[Electronic design files]

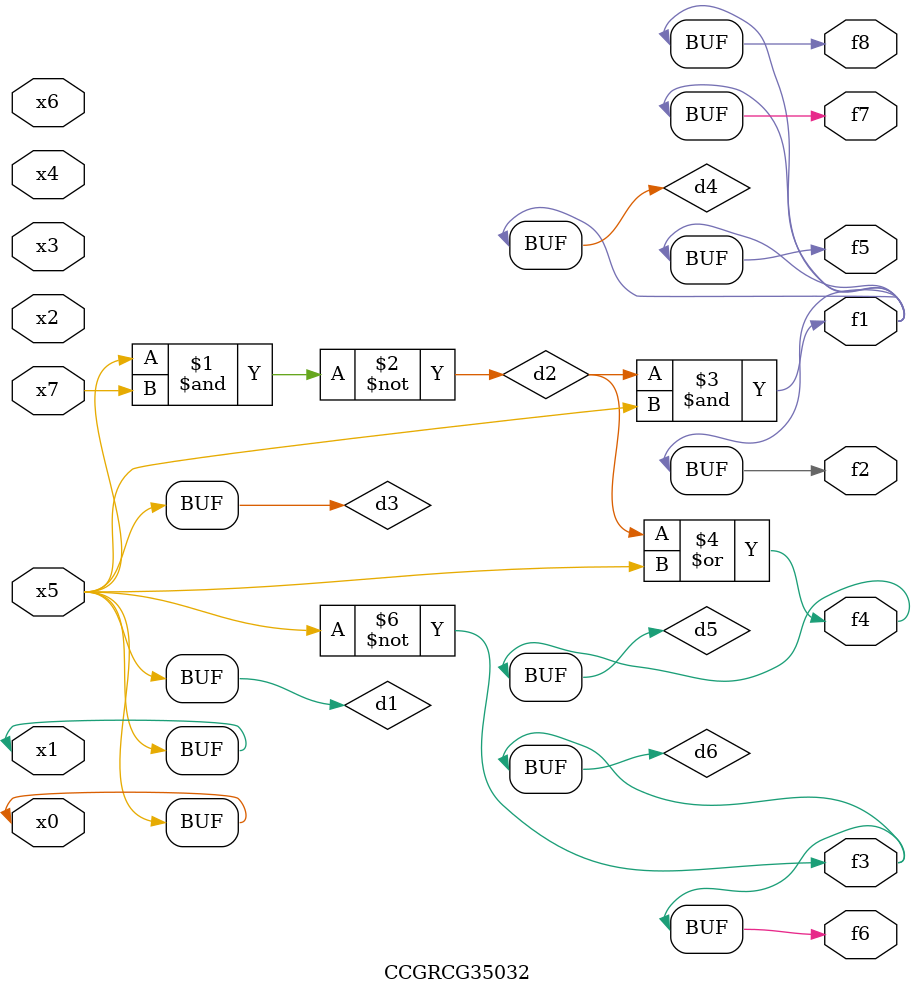
<source format=v>
module CCGRCG35032(
	input x0, x1, x2, x3, x4, x5, x6, x7,
	output f1, f2, f3, f4, f5, f6, f7, f8
);

	wire d1, d2, d3, d4, d5, d6;

	buf (d1, x0, x5);
	nand (d2, x5, x7);
	buf (d3, x0, x1);
	and (d4, d2, d3);
	or (d5, d2, d3);
	nor (d6, d1, d3);
	assign f1 = d4;
	assign f2 = d4;
	assign f3 = d6;
	assign f4 = d5;
	assign f5 = d4;
	assign f6 = d6;
	assign f7 = d4;
	assign f8 = d4;
endmodule

</source>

**PROBLEM REQUIREMENTS:** The answer should hold exactly the lines running from the one with "nand (d2, x5, x7);" to the final line of the data, both ends counted.

**RESULT OF THE EXERCISE:**
	nand (d2, x5, x7);
	buf (d3, x0, x1);
	and (d4, d2, d3);
	or (d5, d2, d3);
	nor (d6, d1, d3);
	assign f1 = d4;
	assign f2 = d4;
	assign f3 = d6;
	assign f4 = d5;
	assign f5 = d4;
	assign f6 = d6;
	assign f7 = d4;
	assign f8 = d4;
endmodule

</source>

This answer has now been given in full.